Aims: We have developed a direct viable count (DVC)‐FISH procedure for quickly and easily discriminating between viable and nonviable cells of Lactobacillus delbrueckii subsp. bulgaricus and Streptococcus thermophilus strains, the traditional yogurt bacteria. Methods and Results: direct viable count method has been modified and adapted for Lact. delbrueckii subsp. bulgaricus and Strep. thermophilus analysis by testing different times of incubation and concentrations of DNA‐gyrase inhibitors. DVC procedure has been combined with fluorescent in situ hybridization (FISH) for the specific detection of viable cells of both bacteria with specific rRNA oligonucleotide probes (DVC‐FISH). Of the four antibiotics tested (novobiocin, nalidixic acid, pipemidic acid and ciprofloxacin), novobiocin was the most effective for DVC method and the optimum incubation time was 7 h for both bacteria. The number of viable cells was obtained by the enumeration of specific hybridized cells that were elongated at least twice their original length for Lactobacillus and twice their original size for Streptococcus.
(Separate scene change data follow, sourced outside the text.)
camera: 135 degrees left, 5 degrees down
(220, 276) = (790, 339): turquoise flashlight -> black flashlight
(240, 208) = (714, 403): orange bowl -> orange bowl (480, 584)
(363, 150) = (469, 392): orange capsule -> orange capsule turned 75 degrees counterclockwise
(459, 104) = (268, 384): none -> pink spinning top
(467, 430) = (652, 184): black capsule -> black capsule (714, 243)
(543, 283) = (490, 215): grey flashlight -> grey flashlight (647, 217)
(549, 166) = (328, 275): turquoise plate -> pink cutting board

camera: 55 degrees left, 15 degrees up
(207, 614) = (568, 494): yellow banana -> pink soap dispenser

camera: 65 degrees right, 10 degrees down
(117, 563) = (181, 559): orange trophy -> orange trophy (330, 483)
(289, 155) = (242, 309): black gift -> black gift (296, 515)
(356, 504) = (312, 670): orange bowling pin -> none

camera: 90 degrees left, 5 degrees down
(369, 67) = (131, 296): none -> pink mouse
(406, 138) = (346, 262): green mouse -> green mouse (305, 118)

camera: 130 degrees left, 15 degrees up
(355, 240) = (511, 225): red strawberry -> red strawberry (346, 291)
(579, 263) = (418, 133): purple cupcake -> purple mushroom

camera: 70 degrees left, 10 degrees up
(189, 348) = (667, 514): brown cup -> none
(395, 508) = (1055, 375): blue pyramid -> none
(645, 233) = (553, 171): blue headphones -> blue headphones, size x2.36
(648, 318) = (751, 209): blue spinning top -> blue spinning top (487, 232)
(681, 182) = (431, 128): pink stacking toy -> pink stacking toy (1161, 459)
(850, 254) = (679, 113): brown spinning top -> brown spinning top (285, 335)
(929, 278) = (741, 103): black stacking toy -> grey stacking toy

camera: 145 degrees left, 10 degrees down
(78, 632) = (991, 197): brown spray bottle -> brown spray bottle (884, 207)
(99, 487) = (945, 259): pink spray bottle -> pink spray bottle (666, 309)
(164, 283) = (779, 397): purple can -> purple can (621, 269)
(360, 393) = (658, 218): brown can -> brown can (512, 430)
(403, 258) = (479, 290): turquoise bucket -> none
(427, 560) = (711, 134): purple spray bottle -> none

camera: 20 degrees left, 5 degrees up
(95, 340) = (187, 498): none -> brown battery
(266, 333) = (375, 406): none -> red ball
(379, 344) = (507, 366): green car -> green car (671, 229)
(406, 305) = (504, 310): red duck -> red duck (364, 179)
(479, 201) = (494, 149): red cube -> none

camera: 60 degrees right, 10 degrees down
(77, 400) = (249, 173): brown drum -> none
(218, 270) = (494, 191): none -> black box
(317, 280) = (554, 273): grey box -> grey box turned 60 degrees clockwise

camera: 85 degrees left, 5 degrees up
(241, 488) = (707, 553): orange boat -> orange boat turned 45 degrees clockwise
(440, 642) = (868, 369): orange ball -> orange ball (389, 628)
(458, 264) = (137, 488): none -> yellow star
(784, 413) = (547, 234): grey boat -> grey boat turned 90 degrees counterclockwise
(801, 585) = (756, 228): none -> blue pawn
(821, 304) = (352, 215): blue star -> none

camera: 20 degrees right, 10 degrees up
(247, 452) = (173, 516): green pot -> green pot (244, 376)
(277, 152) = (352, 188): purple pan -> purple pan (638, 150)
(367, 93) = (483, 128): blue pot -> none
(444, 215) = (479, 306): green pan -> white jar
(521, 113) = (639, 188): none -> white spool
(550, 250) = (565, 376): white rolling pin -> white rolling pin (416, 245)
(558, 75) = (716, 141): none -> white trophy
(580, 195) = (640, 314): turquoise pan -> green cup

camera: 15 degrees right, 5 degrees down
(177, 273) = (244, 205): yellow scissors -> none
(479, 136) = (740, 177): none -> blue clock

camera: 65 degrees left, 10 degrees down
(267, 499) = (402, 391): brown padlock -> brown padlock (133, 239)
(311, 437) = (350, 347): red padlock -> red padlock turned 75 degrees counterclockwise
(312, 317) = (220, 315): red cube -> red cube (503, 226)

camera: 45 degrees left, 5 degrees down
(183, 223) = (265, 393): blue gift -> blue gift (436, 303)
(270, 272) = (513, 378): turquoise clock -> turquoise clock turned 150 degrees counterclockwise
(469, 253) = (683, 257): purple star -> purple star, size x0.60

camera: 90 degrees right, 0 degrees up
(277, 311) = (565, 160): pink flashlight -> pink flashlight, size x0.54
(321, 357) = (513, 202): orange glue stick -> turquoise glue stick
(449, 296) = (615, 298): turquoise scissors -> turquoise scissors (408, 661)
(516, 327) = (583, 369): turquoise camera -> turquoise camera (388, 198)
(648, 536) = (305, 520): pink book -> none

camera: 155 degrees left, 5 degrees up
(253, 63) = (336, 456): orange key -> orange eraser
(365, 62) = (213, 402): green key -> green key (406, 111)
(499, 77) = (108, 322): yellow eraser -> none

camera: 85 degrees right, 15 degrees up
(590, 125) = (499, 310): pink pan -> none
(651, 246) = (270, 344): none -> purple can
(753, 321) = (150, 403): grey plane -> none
Conclusions: This technique was successfully applied to detect viable cells in inoculated faeces. Significance and Impact of the Study: Results showed that this DVC‐FISH procedure is a quick and culture‐independent useful method to specifically detect viable Lact. delbrueckii subsp. bulgaricus and Strep. thermophilus in different samples, being applied for the first time to lactic acid bacteria.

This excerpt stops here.